RECORDS SUPPLIED section start

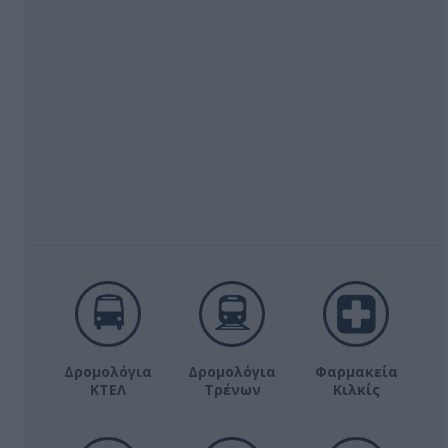
Δρομολόγια
Δρομολόγια
Φαρμακεία
ΚΤΕΛ
Τρένων
Κιλκίς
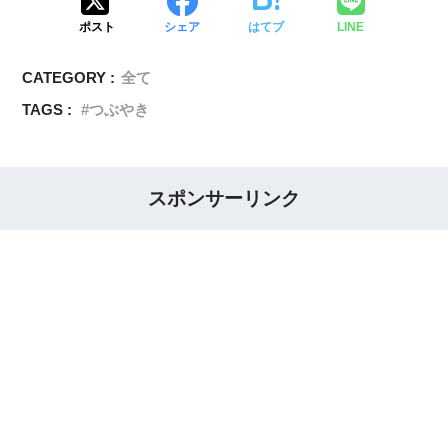
ポスト
シェア
はてブ
LINE
CATEGORY :
全て
TAGS :
つぶやき
スポンサーリンク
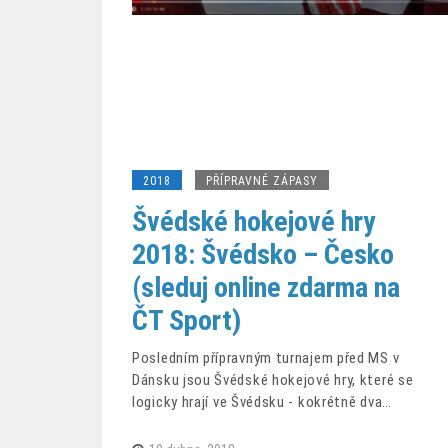
2018
PŘÍPRAVNÉ ZÁPASY
Švédské hokejové hry
2018: Švédsko – Česko
(sleduj online zdarma na
ČT Sport)
Posledním přípravným turnajem před MS v
Dánsku jsou Švédské hokejové hry, které se
logicky hrají ve Švédsku - kokrétně dva…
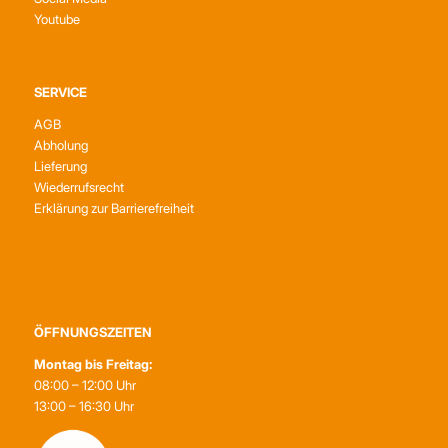
Youtube
SERVICE
AGB
Abholung
Lieferung
Wiederrufsrecht
Erklärung zur Barrierefreiheit
ÖFFNUNGSZEITEN
Montag bis Freitag:
08:00 – 12:00 Uhr
13:00 – 16:30 Uhr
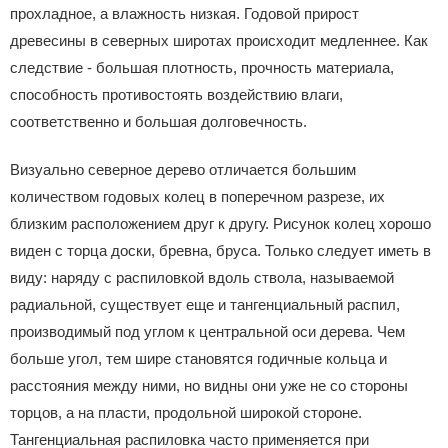
прохладное, а влажность низкая. Годовой прирост
древесины в северных широтах происходит медленнее. Как
следствие - большая плотность, прочность материала,
способность противостоять воздействию влаги,
соответственно и большая долговечность.
Визуально северное дерево отличается большим
количеством годовых колец в поперечном разрезе, их
близким расположением друг к другу. Рисунок колец хорошо
виден с торца доски, бревна, бруса. Только следует иметь в
виду: наряду с распиловкой вдоль ствола, называемой
радиальной, существует еще и тангенциальный распил,
производимый под углом к центральной оси дерева. Чем
больше угол, тем шире становятся годичные кольца и
расстояния между ними, но видны они уже не со стороны
торцов, а на пласти, продольной широкой стороне.
Тангенциальная распиловка часто применяется при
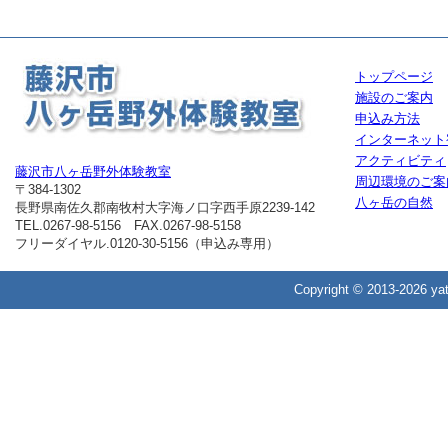
トップページ
施設のご案内
申込み方法
インターネット
アクティビティ
藤沢市八ヶ岳野外体験教室
周辺環境のご案
〒384-1302
八ヶ岳の自然
長野県南佐久郡南牧村大字海ノ口字西手原2239-142
TEL.0267-98-5156 FAX.0267-98-5158
フリーダイヤル.0120-30-5156（申込み専用）
Copyright ©
2013-2026 yat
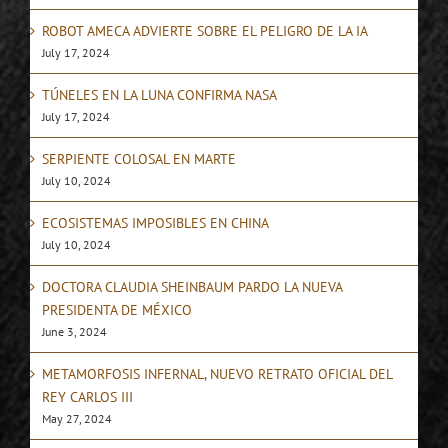
ROBOT AMECA ADVIERTE SOBRE EL PELIGRO DE LA IA
July 17, 2024
TÚNELES EN LA LUNA CONFIRMA NASA
July 17, 2024
SERPIENTE COLOSAL EN MARTE
July 10, 2024
ECOSISTEMAS IMPOSIBLES EN CHINA
July 10, 2024
DOCTORA CLAUDIA SHEINBAUM PARDO LA NUEVA
PRESIDENTA DE MÉXICO
June 3, 2024
METAMORFOSIS INFERNAL, NUEVO RETRATO OFICIAL DEL
REY CARLOS III
May 27, 2024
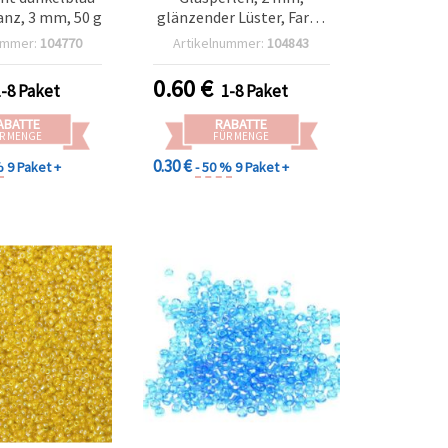
anz, 3 mm, 50 g
glänzender Lüster, Farbe
1125, 50 g
ummer:
104770
Artikelnummer:
104843
0.60
€
1-8 Paket
1-8 Paket
ABATTE
RABATTE
R MENGE
FÜR MENGE
0.30 €
%
9 Paket +
- 50 %
9 Paket +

RECORDS SUPPLIED section end

* ACTIVITY *
Down to the last line, return the entries above exactly, with no pictures.

* WRITTEN RESPONSE *
Δρομολόγια
Δρομολόγια
Φαρμακεία
ΚΤΕΛ
Τρένων
Κιλκίς
ポスト
シェア
はてブ
LINE
CATEGORY :
全て
TAGS :
つぶやき
スポンサーリンク
2018
PŘÍPRAVNÉ ZÁPASY
Švédské hokejové hry
2018: Švédsko – Česko
(sleduj online zdarma na
ČT Sport)
Posledním přípravným turnajem před MS v
Dánsku jsou Švédské hokejové hry, které se
logicky hrají ve Švédsku - kokrétně dva…
Youtube
SERVICE
AGB
Abholung
Lieferung
Wiederrufsrecht
Erklärung zur Barrierefreiheit
ÖFFNUNGSZEITEN
Montag bis Freitag:
08:00 – 12:00 Uhr
13:00 – 16:30 Uhr
прохладное, а влажность низкая. Годовой прирост
древесины в северных широтах происходит медленнее. Как
следствие - большая плотность, прочность материала,
способность противостоять воздействию влаги,
соответственно и большая долговечность.
Визуально северное дерево отличается большим
количеством годовых колец в поперечном разрезе, их
близким расположением друг к другу. Рисунок колец хорошо
виден с торца доски, бревна, бруса. Только следует иметь в
виду: наряду с распиловкой вдоль ствола, называемой
радиальной, существует еще и тангенциальный распил,
производимый под углом к центральной оси дерева. Чем
больше угол, тем шире становятся годичные кольца и
расстояния между ними, но видны они уже не со стороны
торцов, а на пласти, продольной широкой стороне.
Тангенциальная распиловка часто применяется при
トップページ
施設のご案内
申込み方法
インターネット
アクティビティ
藤沢市八ヶ岳野外体験教室
周辺環境のご案
〒384-1302
八ヶ岳の自然
長野県南佐久郡南牧村大字海ノ口字西手原2239-142
TEL.0267-98-5156 FAX.0267-98-5158
フリーダイヤル.0120-30-5156（申込み専用）
Copyright ©
2013-2026 yat
ROBOT AMECA ADVIERTE SOBRE EL PELIGRO DE LA IA
July 17, 2024
TÚNELES EN LA LUNA CONFIRMA NASA
July 17, 2024
SERPIENTE COLOSAL EN MARTE
July 10, 2024
ECOSISTEMAS IMPOSIBLES EN CHINA
July 10, 2024
DOCTORA CLAUDIA SHEINBAUM PARDO LA NUEVA
PRESIDENTA DE MÉXICO
June 3, 2024
METAMORFOSIS INFERNAL, NUEVO RETRATO OFICIAL DEL
REY CARLOS III
May 27, 2024
anz, 3 mm, 50 g
glänzender Lüster, Farbe
1125, 50 g
ummer:
104770
Artikelnummer:
104843
0.60
€
1-8 Paket
1-8 Paket
ABATTE
RABATTE
R MENGE
FÜR MENGE
0.30 €
%
9 Paket +
- 50 %
9 Paket +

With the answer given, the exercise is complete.